**YOUR ASSIGNMENT**.
From the CountsQC documentation, extract word for word the part that begins at the words "The CountsQC class performs" and ends after "on an AnnData object.".

CountsQC (opennano.qc)

The CountsQC class performs quality control (QC) checks on NanoString GeoMx data.

class opennano.qc.CountsQC(adata=None, dcc_directory=None, pkc_file=None, metadata_file=None, minSegmentReads=1000, percentTrimmed=80, percentStitched=80, percentAligned=75, percentSaturation=50, minNegativeCount=10, maxNTCCount=9000, minNuclei=20, minArea=1000, negative_probe_cutoff=1.1)

Bases: object

A class for performing quality control (QC) checks on an AnnData object.

__init__(adata=None, dcc_directory=None, pkc_file=None, metadata_file=None, minSegmentReads=1000, percentTrimmed=80, percentStitched=80, percentAligned=75, percentSaturation=50, minNegativeCount=10, maxNTCCount=9000, minNuclei=20, minArea=1000, negative_probe_cutoff=1.1)

Initialize the CountsQC class for performing quality control on GeoMx data.

This constructor initializes a CountsQC object either from an existing AnnData object or by processing .dcc, .pkc, and metadata files to generate an AnnData object. It also sets quality control thresholds for various metrics.

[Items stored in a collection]
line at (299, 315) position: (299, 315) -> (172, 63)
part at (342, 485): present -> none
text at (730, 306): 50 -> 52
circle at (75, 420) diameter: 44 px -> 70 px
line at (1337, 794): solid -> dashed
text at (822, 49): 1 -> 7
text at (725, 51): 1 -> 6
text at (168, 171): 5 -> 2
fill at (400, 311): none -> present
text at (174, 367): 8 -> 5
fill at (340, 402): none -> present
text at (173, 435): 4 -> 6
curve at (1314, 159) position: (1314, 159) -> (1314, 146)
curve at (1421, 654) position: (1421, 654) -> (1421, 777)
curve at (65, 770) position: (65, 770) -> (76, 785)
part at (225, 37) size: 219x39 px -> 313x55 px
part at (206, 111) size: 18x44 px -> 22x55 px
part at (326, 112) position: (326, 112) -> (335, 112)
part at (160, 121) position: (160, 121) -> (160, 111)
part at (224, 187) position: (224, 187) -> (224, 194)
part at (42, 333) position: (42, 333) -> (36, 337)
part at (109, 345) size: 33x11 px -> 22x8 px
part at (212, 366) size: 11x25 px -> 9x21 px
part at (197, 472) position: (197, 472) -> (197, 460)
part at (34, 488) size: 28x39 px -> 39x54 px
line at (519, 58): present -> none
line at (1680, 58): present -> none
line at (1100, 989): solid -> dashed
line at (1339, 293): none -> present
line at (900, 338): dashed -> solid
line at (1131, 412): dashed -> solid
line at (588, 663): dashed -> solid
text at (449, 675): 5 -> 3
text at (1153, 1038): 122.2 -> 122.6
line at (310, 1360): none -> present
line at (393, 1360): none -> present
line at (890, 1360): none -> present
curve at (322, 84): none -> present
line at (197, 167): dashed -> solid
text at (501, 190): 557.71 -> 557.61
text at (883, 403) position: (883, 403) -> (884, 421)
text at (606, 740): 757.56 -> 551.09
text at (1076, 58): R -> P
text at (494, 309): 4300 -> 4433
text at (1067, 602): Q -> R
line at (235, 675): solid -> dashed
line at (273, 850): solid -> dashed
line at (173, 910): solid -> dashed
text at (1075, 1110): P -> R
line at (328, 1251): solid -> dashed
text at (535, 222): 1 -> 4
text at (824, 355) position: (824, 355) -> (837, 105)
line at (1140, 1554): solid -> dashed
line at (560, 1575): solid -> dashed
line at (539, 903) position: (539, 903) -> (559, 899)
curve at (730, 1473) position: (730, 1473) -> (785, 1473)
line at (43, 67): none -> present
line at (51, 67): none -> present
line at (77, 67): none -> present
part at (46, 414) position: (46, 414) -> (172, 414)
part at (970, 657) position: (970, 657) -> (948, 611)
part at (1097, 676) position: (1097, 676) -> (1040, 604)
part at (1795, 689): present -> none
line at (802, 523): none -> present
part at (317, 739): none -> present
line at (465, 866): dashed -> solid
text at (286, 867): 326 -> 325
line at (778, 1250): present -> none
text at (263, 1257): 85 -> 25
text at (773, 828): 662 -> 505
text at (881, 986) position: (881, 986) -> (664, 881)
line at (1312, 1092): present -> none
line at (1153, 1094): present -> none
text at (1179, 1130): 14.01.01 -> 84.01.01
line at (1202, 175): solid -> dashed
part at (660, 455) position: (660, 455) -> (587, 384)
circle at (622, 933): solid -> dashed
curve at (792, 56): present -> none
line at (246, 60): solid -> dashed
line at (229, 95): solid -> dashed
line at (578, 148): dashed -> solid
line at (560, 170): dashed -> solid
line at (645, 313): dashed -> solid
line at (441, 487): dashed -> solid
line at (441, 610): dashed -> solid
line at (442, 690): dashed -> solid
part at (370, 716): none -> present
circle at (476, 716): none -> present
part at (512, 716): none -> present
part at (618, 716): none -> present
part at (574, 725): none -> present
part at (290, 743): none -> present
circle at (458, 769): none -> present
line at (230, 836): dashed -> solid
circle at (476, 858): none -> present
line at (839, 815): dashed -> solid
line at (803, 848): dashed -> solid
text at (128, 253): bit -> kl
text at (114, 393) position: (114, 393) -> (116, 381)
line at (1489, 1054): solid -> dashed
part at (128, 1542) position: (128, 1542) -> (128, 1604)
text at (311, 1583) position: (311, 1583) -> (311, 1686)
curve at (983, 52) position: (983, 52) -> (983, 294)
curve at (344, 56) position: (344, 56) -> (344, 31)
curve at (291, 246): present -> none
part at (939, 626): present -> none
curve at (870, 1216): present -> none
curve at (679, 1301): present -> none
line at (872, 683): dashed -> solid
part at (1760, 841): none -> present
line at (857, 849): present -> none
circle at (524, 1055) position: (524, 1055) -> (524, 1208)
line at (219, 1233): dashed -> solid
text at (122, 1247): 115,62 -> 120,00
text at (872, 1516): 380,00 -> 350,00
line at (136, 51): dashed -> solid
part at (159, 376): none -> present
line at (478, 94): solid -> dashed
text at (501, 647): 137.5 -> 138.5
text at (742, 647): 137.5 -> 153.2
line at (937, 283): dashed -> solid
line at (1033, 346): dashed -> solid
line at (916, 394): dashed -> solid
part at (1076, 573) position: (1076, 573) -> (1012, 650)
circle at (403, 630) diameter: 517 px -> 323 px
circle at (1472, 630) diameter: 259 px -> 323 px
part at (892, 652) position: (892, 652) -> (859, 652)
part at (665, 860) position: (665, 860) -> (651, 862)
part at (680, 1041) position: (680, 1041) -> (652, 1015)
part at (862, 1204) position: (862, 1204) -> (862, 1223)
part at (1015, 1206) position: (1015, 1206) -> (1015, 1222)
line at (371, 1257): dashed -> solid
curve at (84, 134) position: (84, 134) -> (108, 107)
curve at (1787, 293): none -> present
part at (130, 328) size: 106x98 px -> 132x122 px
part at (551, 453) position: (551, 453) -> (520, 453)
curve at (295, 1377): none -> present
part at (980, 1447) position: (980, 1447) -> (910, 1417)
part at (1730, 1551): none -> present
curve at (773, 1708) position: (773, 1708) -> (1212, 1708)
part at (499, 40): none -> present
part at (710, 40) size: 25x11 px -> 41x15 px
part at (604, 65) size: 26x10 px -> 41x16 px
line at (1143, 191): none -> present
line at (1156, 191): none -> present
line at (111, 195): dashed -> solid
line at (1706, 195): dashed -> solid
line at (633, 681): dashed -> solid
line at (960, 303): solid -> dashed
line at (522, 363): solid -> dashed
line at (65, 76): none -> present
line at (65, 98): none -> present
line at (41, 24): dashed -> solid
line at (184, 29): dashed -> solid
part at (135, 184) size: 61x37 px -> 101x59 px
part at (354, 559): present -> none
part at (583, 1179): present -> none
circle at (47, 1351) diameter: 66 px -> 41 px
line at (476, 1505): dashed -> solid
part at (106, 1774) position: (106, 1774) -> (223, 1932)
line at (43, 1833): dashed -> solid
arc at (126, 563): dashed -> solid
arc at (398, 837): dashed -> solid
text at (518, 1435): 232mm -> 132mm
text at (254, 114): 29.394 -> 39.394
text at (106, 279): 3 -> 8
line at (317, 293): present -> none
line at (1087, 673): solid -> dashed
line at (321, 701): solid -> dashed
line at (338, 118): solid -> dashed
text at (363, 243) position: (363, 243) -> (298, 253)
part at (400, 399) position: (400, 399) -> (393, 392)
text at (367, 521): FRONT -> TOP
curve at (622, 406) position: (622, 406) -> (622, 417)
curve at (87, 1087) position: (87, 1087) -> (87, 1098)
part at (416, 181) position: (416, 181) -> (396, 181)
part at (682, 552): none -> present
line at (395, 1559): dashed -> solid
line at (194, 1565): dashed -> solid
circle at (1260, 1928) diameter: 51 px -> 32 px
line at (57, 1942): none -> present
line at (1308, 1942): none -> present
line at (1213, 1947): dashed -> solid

**RESULT BELOW**.
The CountsQC class performs quality control (QC) checks on NanoString GeoMx data.

class opennano.qc.CountsQC(adata=None, dcc_directory=None, pkc_file=None, metadata_file=None, minSegmentReads=1000, percentTrimmed=80, percentStitched=80, percentAligned=75, percentSaturation=50, minNegativeCount=10, maxNTCCount=9000, minNuclei=20, minArea=1000, negative_probe_cutoff=1.1)

Bases: object

A class for performing quality control (QC) checks on an AnnData object.